Widerstand sinnlos!
Widerstand sinnlos!
Von Diego Velazquez
Liebe ist nicht immer eine rationale Angelegenheit. Attraktivität auch nicht. Beide sind manchmal schwer zu erklären und oft weiß man selbst nicht, warum man sich gerade diese eine Person so bezaubernd findet. Genau in dieser Situation befindet sich gerade die französische Musikpresse, die sich schwer damit tut, zu erläutern, warum sie Fishbach so wundervoll findet. Fishbach ist das Bandprojekt der jungen Französin Flora Fischbach. Eigentlich ist ihre Musik nicht bahnbrechend. Im Gegenteil.
Die Sängerin, Jahrgang 1991, aus den französischen Ardennen, bedient sich äußerst großzügig an Soundelementen der 1980er-Jahre. Etwas zu sehr könnte man manchmal meinen. Einige Passagen ihres Debütalbums „A ta merci“ klingen oft verdächtig nach dem einen oder anderen New Wave oder Synthie-Pop-Hit dieser Epoche. Eine Epoche, die Flora Fischbach dazu gar nicht miterleben konnte. Diese Prämissen könnten verschrecken; doch das wäre ein schwerwiegender Fehler. Hinter der 80s-Revival-Fassade steckt die unheimlich eindrucksvolle Stimme einer verstörend selbstbewussten jungen Künstlerin.

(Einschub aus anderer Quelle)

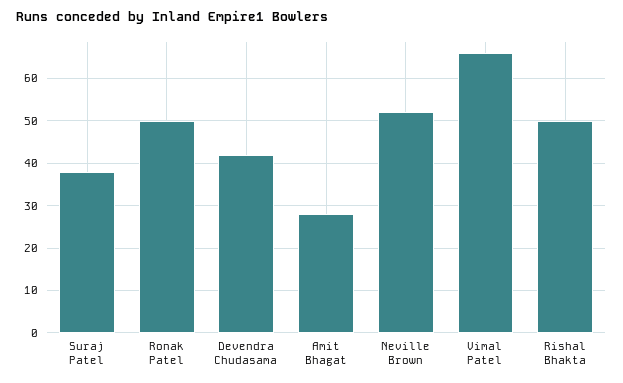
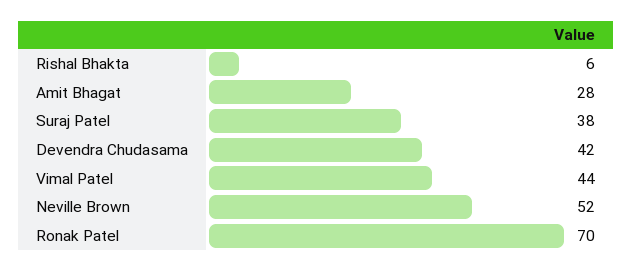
Ronak Patel: 50 -> 70
Vimal Patel: 65 -> 44
Rishal Bhakta: 50 -> 6

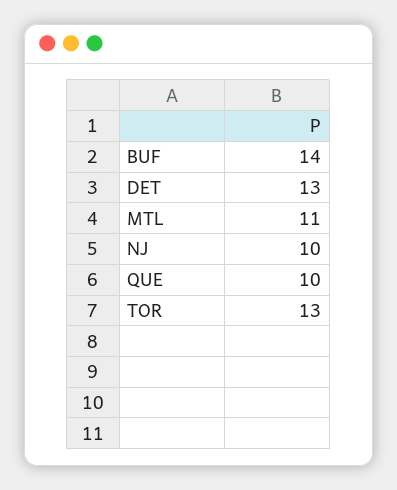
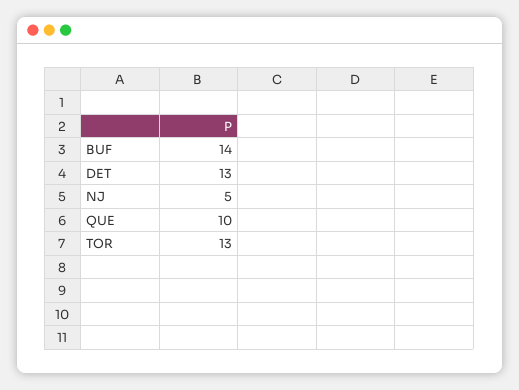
MTL: 11 -> none
NJ: 10 -> 5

Es wäre nämlich sehr einfach, mit diesem Stil voll auf die Nase zu fallen. Fishbach weiß das auch und kokettiert manchmal sehr bewusst und gewagt mit den Grenzen des Erträglichen – ob Plagiat oder Kopie, Klischee oder Ideenlosigkeit.
Die Französin spielt nur allzu gerne mit diesen Vorwürfen. Denn egal, wie man es dreht, dem Zuhörer bleibt bei den meisten Liedern von „A ta merci“ oft nichts anderes übrig, als über die melancholische Eingängigkeit der Melodien zu schwärmen und ihr infernales Hitpotenzial zu bewundern.
Verkörperung der Französin
Gleichzeitig ist Flora Fischbach eine erstaunliche Figur. Die Dame verkörpert fast alles, was an der französischen Kultur fasziniert. Das beginnt beim eigenartigen Kleidungsstil, der sich bewusst von den volatilen angelsächsischen Modetendenzen distanziert. Vom 80s-Pop ist visuell nicht viel bei Fishbach zu erkennen. Die Garderobe verzichtet zum Glück auf die unsäglich überhippen Neonfarben und die flashy Sneakers.
Nur die verformte E-Gitarre verweist auf dieses Jahrzehnt. Ansonsten ist alles angenehm elegant und zeitlos. Auch wirkt die Sängerin so unerreichbar distanziert. Was woanders als Arroganz wahrgenommen werden könnte, wirkt aber in den sympathischen Interviews der Sängerin als Zeichen der Bescheidenheit. Gleichzeitig zeugt Flora Fischbach von eigenwilliger Attitüde. Die Frau mit Gitarre wirkt natürlich und unkonstruiert.
Ihre Musik klingt auf der Bühne rau und hausgemacht. Die Texte sind mehr poetisch als sie logisch sind, was dem Werk eine mystische Note verleiht. Alles wirkt dazu erfrischend authentisch. Am eindrucksvollsten bleibt aber Flora Fischbachs Stimme, die besonders in ihren Tiefen glänzt. Sie besteht aus einer Prise von den Nägeln, die in Kurt Cobains Rachen kochen, etwas von Kate Bushs Melodramatik und einer Eigenartigkeit à la Tori Amos, dazu sehr viel Persönlichkeit.
Dass all diese Widersprüche so kompakt und gut verpackt werden konnten, spricht für die Reife der Künstlerin. Dabei ist zwar nichts sonderlich Neues. Aber dafür schon lang Vermisstes.
Fishbach: „A ta merci“, Label: A+Lso, Preis: CD E 13,99; MP3 E 10,99, Länge: 42:07 min. (12 Tracks), Konzert am 3. Mai im Rahmen der „Aralunaires17“ in Arlon.